Dagli omologhi europei è arrivata «solidarietà», ribadita anche dall’Alto rappresentante Ue agli affari esteri Josep Borrell: «Continuiamo a esortare l’Egitto a cooperare in pieno con le autorità italiane sulle responsabilità, e affinché sia fatta giustizia». Ma di decisioni in merito alle relazioni con il regime egiziano (anche alla luce della risoluzione approvata a metà dicembre dall’Europarlamento che chiede sanzioni ed embargo) non ne sono giunte.

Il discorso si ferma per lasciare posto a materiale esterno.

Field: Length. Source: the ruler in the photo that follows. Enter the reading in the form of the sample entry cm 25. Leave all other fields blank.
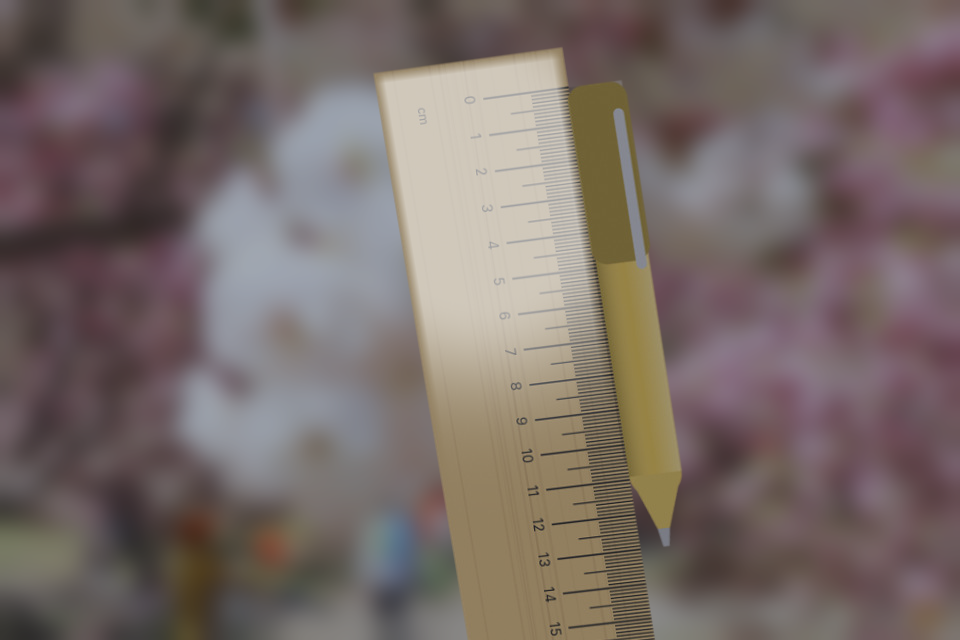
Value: cm 13
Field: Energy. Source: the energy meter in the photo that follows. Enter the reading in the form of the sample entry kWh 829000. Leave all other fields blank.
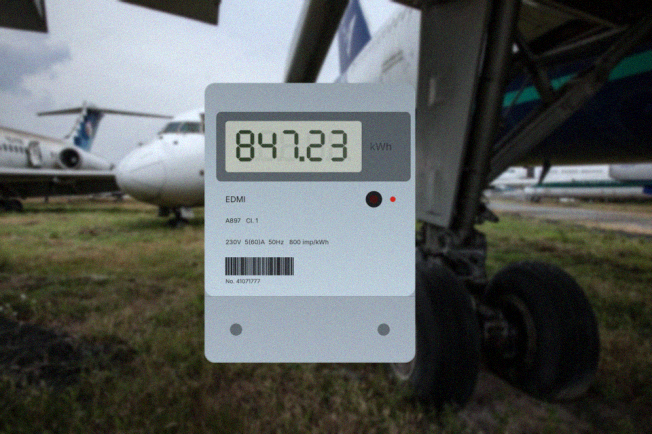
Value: kWh 847.23
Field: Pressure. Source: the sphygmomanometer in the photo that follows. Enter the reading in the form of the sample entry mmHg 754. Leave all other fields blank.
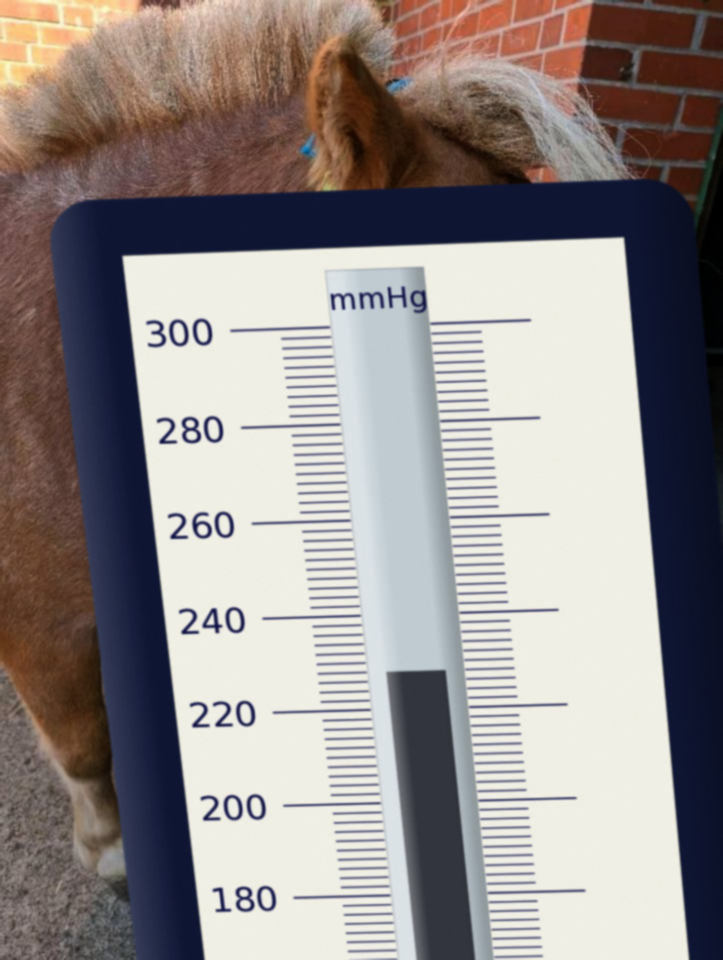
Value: mmHg 228
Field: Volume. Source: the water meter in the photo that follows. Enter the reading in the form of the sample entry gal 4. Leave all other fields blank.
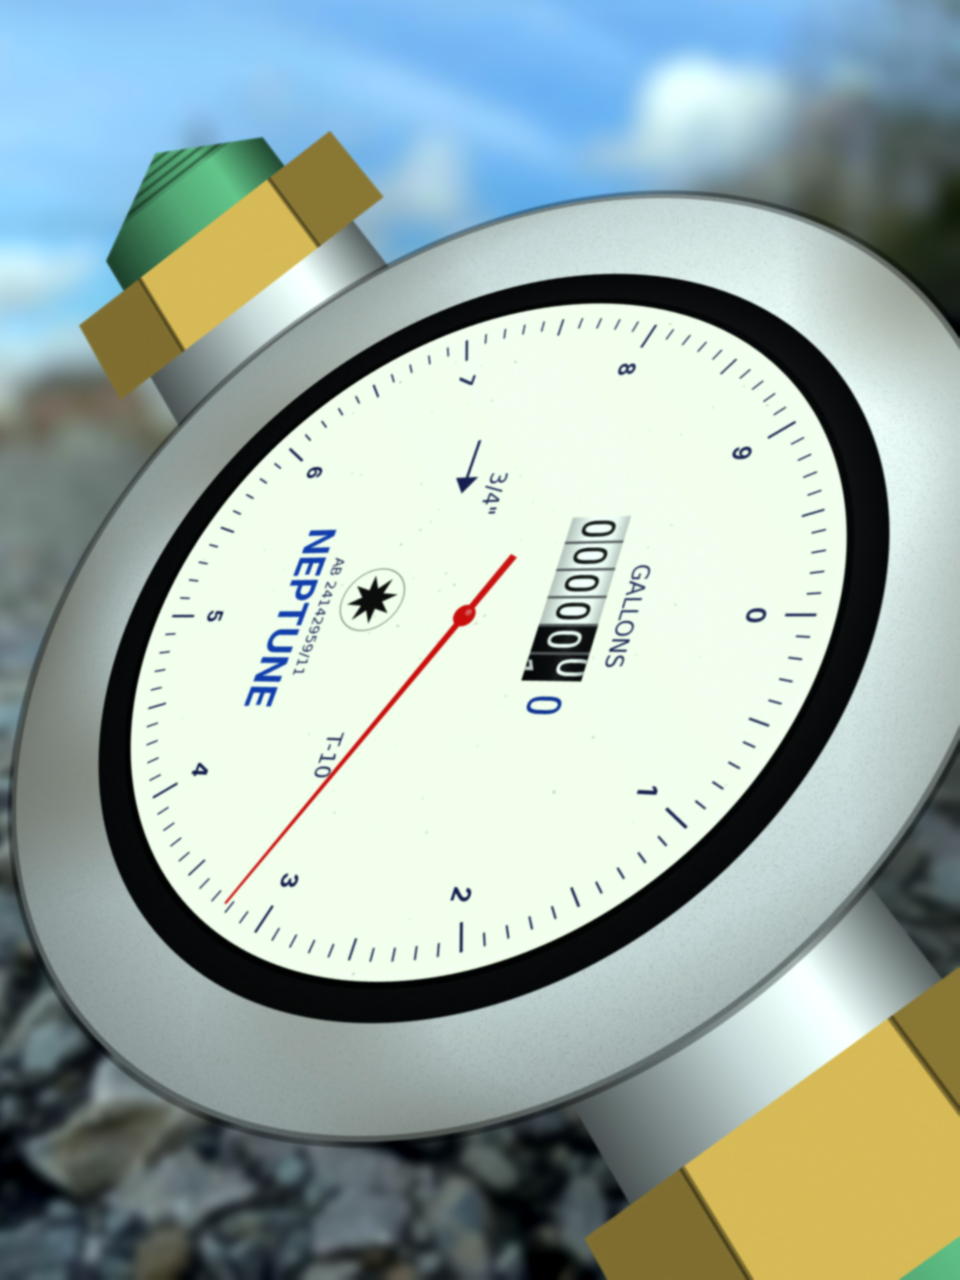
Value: gal 3.2
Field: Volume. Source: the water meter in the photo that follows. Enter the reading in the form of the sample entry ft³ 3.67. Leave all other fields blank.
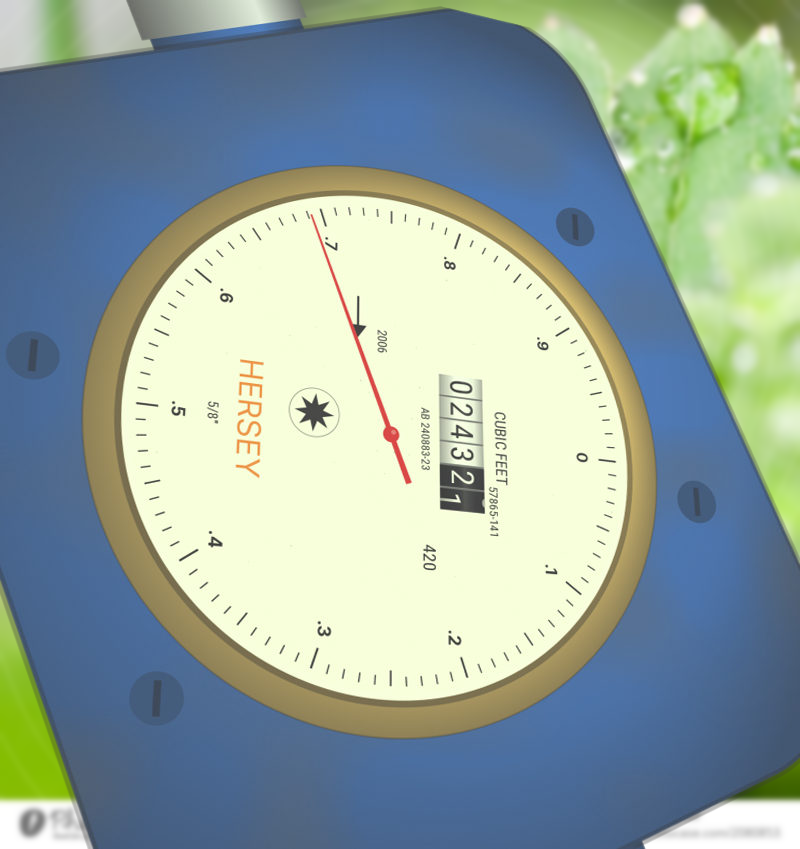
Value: ft³ 24320.69
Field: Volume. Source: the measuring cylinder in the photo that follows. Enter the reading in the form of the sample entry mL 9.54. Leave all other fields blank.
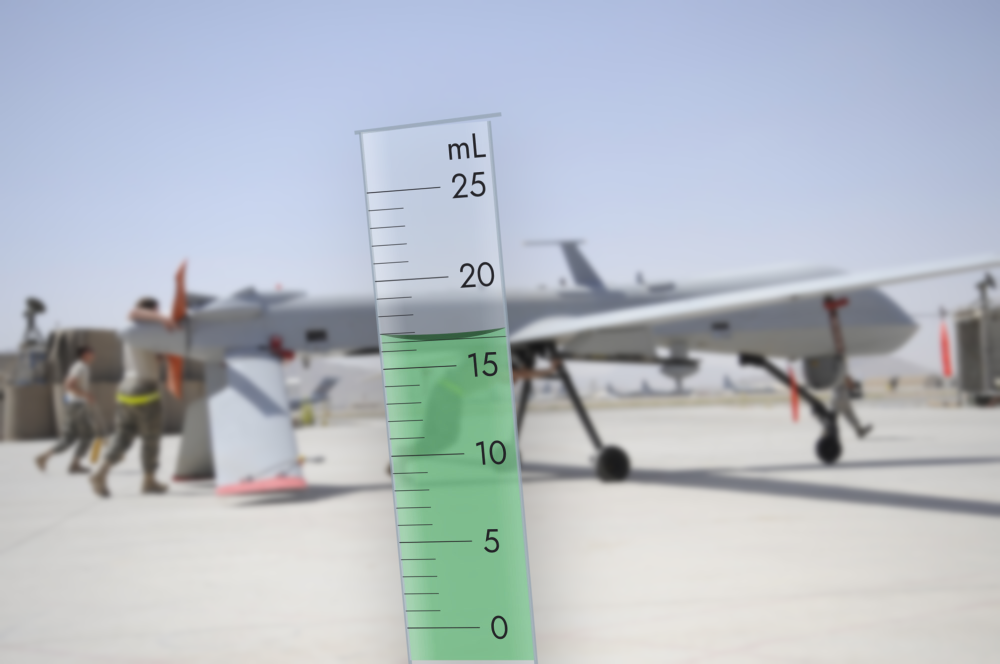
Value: mL 16.5
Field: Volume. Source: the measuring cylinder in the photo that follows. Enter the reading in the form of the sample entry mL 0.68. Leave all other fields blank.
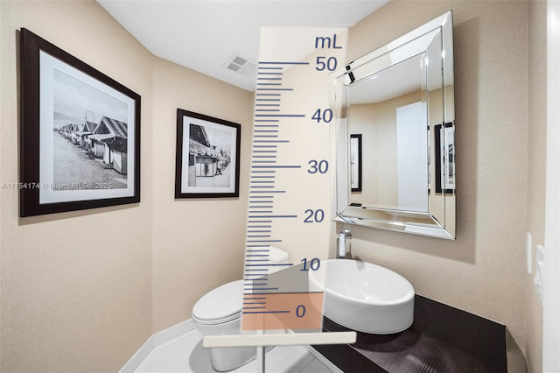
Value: mL 4
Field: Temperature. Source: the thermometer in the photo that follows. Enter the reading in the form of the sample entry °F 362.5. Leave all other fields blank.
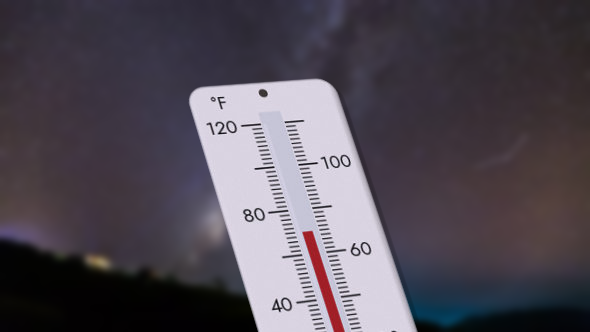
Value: °F 70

Eppure di modi per intervenire ce ne sono. Li sottolinea in una lettera inviata a Di Maio Rete Italiana Pace e Disarmo: bloccare per tre anni le autorizzazioni italiane ed europee all’esportazione di armi all’Egitto. «Non penalizzerebbe il nostro Paese – si legge nella lettera – ma anzi avrebbe l’effetto di coinvolgere tutti gli Stati membri». Come? Attraverso la Posizione comune del Consiglio 2008/944 che combatte la concorrenza sleale tra i paesi Ue facendo sì che le licenze militari non rilasciate da un Stato non siano concesse da altri membri.